2° (nouveau) Au IV, le mot : « onzième » est remplacé par le mot : « quinzième ».



II (nouveau). – La perte de recettes pour l’État résultant des a et a bis du 1° du I est compensée à due concurrence par la création d’une taxe additionnelle à l’accise sur les tabacs prévue au chapitre IV du titre Ier du livre III du code des impositions sur les biens et services.


Article 4

I. – (Supprimé)

II (nouveau). – À titre expérimental, pour une durée de trois ans à compter de la promulgation de la présente loi, les actions d’économies d’énergie réalisées par des navires à propulsion vélique battant pavillon français et ayant une activité de transport maritime entre deux ports français ou entre un port français et un port étranger peuvent donner lieu à la délivrance de certificats d’économies d’énergie et aux pondérations associées, dans les conditions prévues à l’article L. 221-8 du code de l’énergie.

III (nouveau). – Les conditions de mise en œuvre du II du présent article sont définies par voie réglementaire.

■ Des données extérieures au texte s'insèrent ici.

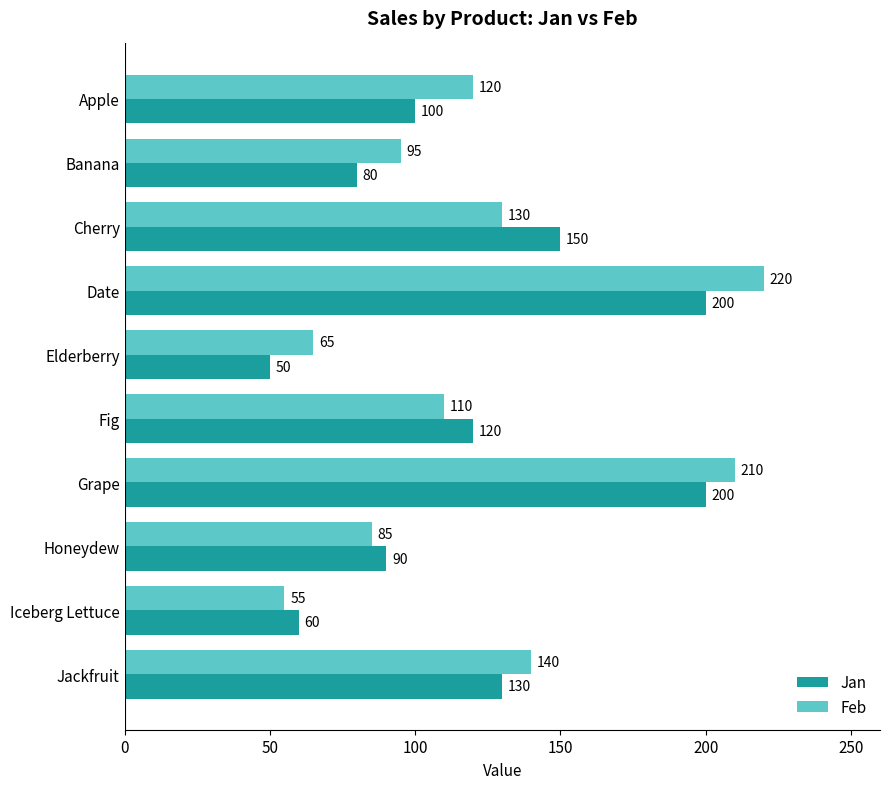

Read the Feb value at Jackfruit, to the nearest 50.

150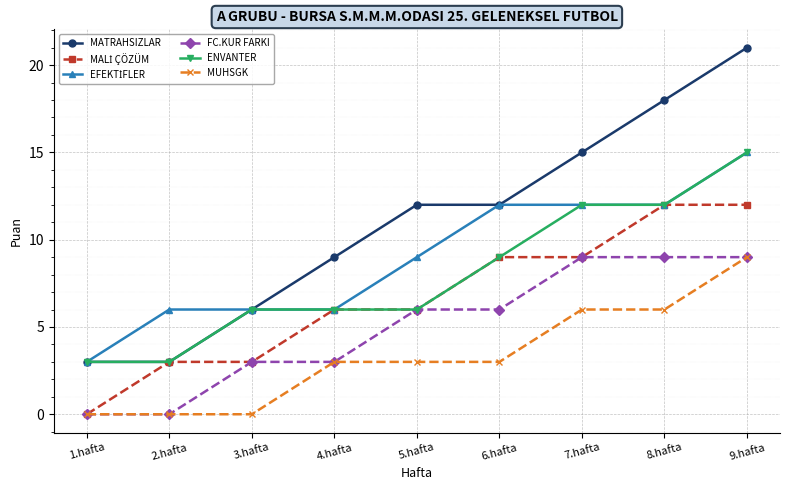

Which category has the highest value across all series?

9.hafta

Elles précisent notamment les conditions d’évaluation de l’expérimentation en vue d’une éventuelle généralisation.

IV (nouveau). – Au plus tard six mois avant le terme de l’expérimentation, le ministre chargé de la mer remet au Parlement un rapport d’évaluation de sa mise en œuvre.


Article 5

La sous-section 3 bis de la section 2 du chapitre IX du titre II du livre II du code de l’environnement est complétée par un article L. 229-18-9 ainsi rédigé :

« Art. L. 229-18-9. – Le fonds pour la décarbonation du transport maritime est chargé de soutenir la filière maritime française et son industrie sur le territoire national, sur l’ensemble des segments de la flotte battant pavillon français, y compris la propulsion vélique et la modernisation des infrastructures portuaires, afin de permettre à cette filière de réduire son empreinte environnementale et ses émissions de gaz à effet de serre.

« Une attention particulière est accordée au financement de projets de décarbonation du transport maritime dans les territoires ultramarins, notamment ceux visant au développement de navires à propulsion vélique assurant des liaisons de transport de marchandises ou de passagers entre les îles et archipels.

« Un décret en Conseil d’État précise les conditions de mise en œuvre du fonds. »


Article 6

(Supprimé)


Article 6 bis (nouveau)


Le premier alinéa de l’article L. 2152-7 du code de la commande publique est complété par une phrase ainsi rédigée : « Dans les territoires mentionnés aux articles 73 et 74 de la Constitution ainsi qu’en Nouvelle-Calédonie, les critères environnementaux peuvent notamment tenir compte des émissions de gaz à effet de serre liées au transport maritime des biens et produits achetés et valoriser le recours à des navires à propulsion principale vélique définis à l’article L. 5000-2-3 du code des transports. »


Article 7

(Supprimé)


Article 8

I. – La perte de recettes est compensée à due concurrence par la création d’une taxe additionnelle à l’accise sur les tabacs prévue au chapitre IV du titre Ier du livre III du code des impositions sur les biens et services.

II. – La charge pour l’État est compensée à due concurrence par la création d’une taxe additionnelle à l’accise sur les tabacs prévue au chapitre IV du titre Ier du livre III du code des impositions sur les biens et services.

III. – La perte de recettes pour les organismes de sécurité sociale est compensée à due concurrence par la majoration de l’accise sur les tabacs prévue au chapitre IV du titre Ier du livre III du code des impositions sur les biens et services.

Délibéré en séance publique, à Paris, le 12 mai 2026.